# Anubias



## slim (Feb 9, 2012)

Probably a dumb question, but I was wondering if anubias could live in a tank where my lighting is on top of the glass lid?


----------



## Will (Jul 24, 2008)

How is this different from most setups?


----------



## slim (Feb 9, 2012)

Doesn't the light fixture have to be directly on top of the water, with no glass or anythong between?


----------



## Will (Jul 24, 2008)

Nope.

And keep in mind that anubias does well at low light levels, even better as it has no immunity to algae, so in highlight it often becomes overrun.


----------



## iBetta (Jun 19, 2011)

most aquariums have glass lids on them. only very high light planted tanks or for aesthetic reasons do people put the lights directly on top. 
like will said, anubias are very low-light and low-demanding plants and will do well in a wide range of light intensities


----------



## slim (Feb 9, 2012)

I have a 72 g corner bowfront and a 90 g standard which are both tall (24") tanks and have standard T8 duel light fixtures for them, but the max. wattage bulbs I've seen are 40w, am I not looking hard enough or is that the max they make in T8? For my 90 that's less than 1w/gallon, will anubias survive in this? 
In my 72 I have a thriving sword, a barteri, java fern all doing well, but a bunch of vals that look horrible. After getting them the leaves grew over a foot long each in less then 2 weeks, new sprouts popping up all throughout substrate, but they were all brown, and eventually transparent, and dying all over, but they continue to grow and sprout new growth, but I can't get them to green up. What am I doing wrong?


----------



## BillD (Jun 5, 2006)

Is the tank evenly lit?

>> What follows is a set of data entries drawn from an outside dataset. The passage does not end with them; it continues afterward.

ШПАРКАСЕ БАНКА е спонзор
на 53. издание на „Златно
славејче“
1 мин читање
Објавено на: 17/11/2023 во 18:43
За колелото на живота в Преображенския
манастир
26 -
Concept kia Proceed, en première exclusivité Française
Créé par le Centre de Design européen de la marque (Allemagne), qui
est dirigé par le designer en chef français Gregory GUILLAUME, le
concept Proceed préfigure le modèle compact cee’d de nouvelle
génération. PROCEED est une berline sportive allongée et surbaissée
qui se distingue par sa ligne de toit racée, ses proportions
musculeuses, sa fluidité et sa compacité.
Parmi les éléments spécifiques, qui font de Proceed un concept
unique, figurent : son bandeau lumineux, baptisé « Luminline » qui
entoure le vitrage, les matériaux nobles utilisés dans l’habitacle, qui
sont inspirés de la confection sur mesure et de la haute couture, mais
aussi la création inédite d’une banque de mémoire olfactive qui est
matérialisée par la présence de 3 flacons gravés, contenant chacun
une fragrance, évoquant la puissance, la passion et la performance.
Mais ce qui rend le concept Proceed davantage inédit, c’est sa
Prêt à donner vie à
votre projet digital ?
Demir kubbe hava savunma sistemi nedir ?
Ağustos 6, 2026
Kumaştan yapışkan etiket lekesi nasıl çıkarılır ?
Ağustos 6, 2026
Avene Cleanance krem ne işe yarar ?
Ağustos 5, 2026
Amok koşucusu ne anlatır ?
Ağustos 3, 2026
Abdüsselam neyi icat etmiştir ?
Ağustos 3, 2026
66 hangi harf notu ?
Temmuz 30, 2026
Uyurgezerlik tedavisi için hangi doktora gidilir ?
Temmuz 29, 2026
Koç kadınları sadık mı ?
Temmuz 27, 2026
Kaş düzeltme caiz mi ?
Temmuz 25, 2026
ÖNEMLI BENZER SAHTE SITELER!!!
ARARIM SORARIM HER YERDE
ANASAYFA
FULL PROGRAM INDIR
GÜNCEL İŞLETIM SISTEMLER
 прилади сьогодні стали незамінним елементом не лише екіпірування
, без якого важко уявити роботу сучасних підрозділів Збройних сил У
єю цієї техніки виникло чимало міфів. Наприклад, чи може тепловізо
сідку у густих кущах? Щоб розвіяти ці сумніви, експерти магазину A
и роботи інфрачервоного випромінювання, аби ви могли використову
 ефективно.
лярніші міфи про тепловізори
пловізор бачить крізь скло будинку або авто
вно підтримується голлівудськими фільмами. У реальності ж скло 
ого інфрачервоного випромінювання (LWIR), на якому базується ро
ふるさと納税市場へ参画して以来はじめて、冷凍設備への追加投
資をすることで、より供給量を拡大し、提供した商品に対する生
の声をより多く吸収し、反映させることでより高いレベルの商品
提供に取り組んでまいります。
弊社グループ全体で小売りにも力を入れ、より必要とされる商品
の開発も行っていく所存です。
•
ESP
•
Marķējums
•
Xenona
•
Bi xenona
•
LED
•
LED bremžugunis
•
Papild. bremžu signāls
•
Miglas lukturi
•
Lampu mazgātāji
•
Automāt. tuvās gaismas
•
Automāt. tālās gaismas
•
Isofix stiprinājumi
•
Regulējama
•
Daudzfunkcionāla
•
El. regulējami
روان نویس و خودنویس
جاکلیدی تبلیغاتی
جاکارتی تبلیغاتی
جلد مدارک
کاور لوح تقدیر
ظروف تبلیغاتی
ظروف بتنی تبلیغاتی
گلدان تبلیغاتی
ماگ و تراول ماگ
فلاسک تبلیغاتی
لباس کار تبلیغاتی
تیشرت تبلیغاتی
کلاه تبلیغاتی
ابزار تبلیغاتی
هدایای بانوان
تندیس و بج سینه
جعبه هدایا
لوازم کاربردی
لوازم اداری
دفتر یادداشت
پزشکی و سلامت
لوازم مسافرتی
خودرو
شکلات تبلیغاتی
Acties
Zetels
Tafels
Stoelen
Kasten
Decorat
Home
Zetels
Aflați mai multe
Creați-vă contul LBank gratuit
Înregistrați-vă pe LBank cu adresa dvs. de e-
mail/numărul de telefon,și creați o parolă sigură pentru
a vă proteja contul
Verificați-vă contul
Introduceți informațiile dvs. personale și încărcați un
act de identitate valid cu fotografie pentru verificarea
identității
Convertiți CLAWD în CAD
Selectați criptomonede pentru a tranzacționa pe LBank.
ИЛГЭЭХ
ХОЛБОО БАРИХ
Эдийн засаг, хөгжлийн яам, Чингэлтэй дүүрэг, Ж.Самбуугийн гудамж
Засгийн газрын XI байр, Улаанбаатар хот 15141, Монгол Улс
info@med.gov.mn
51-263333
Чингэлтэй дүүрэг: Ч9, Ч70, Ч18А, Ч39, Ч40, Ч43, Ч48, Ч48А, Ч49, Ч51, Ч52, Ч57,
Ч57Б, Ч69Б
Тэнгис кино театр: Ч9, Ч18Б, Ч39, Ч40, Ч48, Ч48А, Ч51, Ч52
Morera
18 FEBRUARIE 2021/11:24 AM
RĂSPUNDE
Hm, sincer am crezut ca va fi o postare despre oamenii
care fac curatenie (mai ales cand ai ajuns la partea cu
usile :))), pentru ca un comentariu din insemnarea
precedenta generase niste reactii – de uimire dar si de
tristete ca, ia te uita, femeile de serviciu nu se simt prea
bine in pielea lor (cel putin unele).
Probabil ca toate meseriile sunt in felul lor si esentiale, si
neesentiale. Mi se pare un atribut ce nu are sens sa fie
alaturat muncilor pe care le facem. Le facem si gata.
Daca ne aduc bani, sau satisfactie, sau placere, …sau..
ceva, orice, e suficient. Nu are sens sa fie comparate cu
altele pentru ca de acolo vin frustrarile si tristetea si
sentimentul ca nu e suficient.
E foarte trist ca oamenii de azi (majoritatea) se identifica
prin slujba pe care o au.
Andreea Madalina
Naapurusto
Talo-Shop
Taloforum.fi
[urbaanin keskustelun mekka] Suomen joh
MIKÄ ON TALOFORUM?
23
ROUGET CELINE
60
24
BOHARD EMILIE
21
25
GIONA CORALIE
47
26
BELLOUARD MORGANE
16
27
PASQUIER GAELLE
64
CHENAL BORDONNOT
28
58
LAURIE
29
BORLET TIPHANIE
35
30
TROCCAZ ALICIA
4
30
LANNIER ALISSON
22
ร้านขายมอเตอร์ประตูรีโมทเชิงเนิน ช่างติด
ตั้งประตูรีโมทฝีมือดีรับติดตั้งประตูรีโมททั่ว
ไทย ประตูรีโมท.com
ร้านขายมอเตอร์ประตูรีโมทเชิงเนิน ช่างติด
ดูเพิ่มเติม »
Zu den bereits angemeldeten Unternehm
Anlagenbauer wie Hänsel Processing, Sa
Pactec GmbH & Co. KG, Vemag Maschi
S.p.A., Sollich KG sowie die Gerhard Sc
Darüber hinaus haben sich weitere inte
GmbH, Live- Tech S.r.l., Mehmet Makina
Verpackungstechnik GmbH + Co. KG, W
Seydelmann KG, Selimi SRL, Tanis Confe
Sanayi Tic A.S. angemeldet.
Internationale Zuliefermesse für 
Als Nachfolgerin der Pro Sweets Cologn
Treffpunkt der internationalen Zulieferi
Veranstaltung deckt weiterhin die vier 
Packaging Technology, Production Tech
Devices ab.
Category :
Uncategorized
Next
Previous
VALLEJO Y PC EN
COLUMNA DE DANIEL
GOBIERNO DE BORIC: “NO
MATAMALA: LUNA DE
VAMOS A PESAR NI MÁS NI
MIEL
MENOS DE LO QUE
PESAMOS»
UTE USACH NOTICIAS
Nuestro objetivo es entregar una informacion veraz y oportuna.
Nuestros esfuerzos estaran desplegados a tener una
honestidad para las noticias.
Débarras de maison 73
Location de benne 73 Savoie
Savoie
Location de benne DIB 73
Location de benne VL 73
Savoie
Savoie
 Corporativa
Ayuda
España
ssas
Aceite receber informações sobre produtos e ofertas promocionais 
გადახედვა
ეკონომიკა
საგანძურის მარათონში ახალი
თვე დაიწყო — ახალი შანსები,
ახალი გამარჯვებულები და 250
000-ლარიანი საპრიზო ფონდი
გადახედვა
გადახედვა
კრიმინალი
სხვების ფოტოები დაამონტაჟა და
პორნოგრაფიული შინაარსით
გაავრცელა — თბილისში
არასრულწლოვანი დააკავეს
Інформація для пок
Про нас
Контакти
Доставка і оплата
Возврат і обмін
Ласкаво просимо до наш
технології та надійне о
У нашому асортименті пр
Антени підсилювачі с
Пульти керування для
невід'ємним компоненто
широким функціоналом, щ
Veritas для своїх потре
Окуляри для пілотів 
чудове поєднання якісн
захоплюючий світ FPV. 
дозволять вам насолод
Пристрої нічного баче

With odd shaped tanks such as corner bow, it is difficult to light evenly. T8 tubes at 48" are 32 watts; that is the norm. What type of fixture is on the 90 and where is it situated? Would it be practical to add a second 2 light fixture (such as shoplight)? Lastly, what type of tubes are you using? my preference is for 5000K Natural Sunshine from Philips, although the 6500K Daylights are also very good; or you can mix them. As well, what type of Vals are you trying to grow? I have had good luck with 1 W of T8 per gallon using a bare tube with no reflector above it.


----------



## slim (Feb 9, 2012)

In the 90 I don't currently have plants, I was scared to try which initiated this thread. I have a GLO ballast with 2 32w t8s under a custom made reflector.
On the 72 I have a dual 36" fixture, right in the centre with a 40w power glow T8 and a 35w Aqua Glow T8.
I don't know the strain of my vals, tag said giant vals when I bought them. I notice now that some of the new really thick leaves are a dark brown with a little bit of green up through the center. I don't know what is different, but they look a little better anyways.


----------